The finding shows short-term memory in babies works similarly to that in adults, who routinely break information into chunks to remember more of it.
The discovery indicates that this memory-boosting trick does not seem to be learned, but may be an innate human ability.
Adults break down phone numbers and social security numbers into smaller chunks, like 443-297-9960, to more easily remember them.
Researchers have wondered whether this was a technique we pick up over time, or if it is fundamentally built into our memory system.
So psychologists Lisa Feigenson and Justin Halberda of Johns Hopkins University in Baltimore tested babies to see how their memories work.
They found that 14-month-old children could more easily recollect hidden toys and remember greater numbers of toys, if the objects were sorted into groups.
The study is published in the July 14 issue of the Proceedings of the National Academy of Sciences.
In the team's experiment, the 14-month-olds were shown four toys which were then hidden in a box.
The children then were allowed to search for the missing toys.

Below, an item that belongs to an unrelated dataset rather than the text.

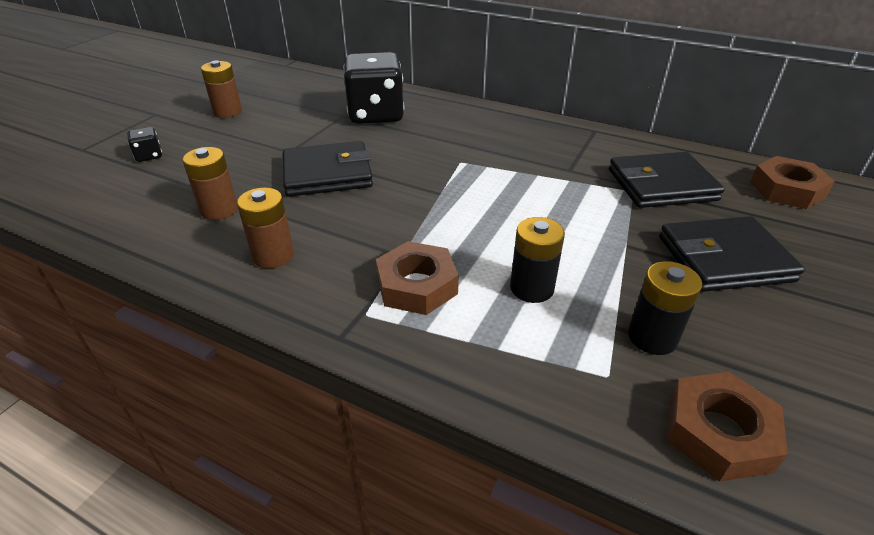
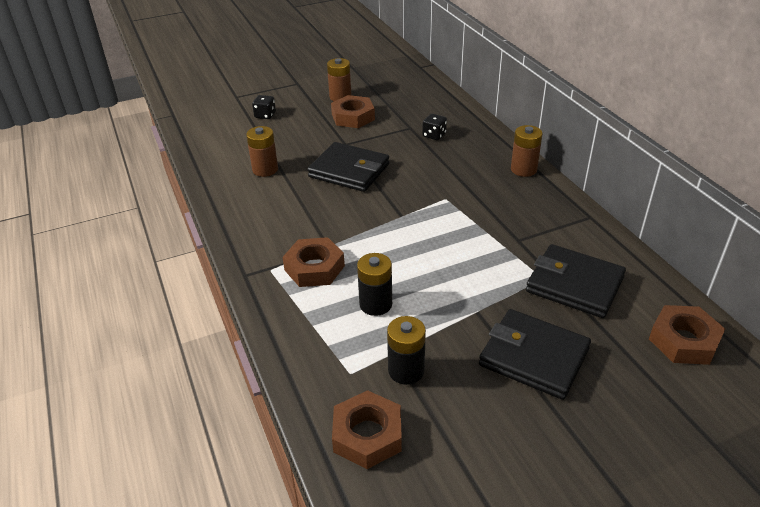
camera: 40 degrees right, 0 degrees up
(266, 125) = (353, 117): none -> brown nut
(273, 255) = (262, 212): brown battery -> brown battery (523, 169)
(376, 114) = (434, 135): black dice -> black dice, size x0.42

Sometimes, two of the four toys were secretly withheld in another place.
The researchers observed how long the youngsters continued to search the box, the idea being that they would search longer if they remembered there were more toys yet to be found.
The researchers found the children would search longer when the four toys consisted of two groups of two familiar objects, cats and cars, and one of each type had been withheld.
That indicated that the youngsters were using mental chunking as a way to recall more items at a time.
The team also found that 14-month-olds can use spatial grouping cues (the researchers grouped six identical orange balls in three groups of two before hiding them) to expand memory, in the same way that adults group digits when remembering phone numbers.
When provided with such cues, the little ones could remember up to six objects.
These results suggest that memory is not merely a passive storage system that makes a "carbon copy" of our experiences.
Instead, Feigenson says, the results show that from at least early toddlerhood onward, memory is constantly being restructured and reorganized to maximize its efficiency.
"This shows for the first time that babies use the same mental organisation as adults," New Scientist quoted Feigenson, as saying.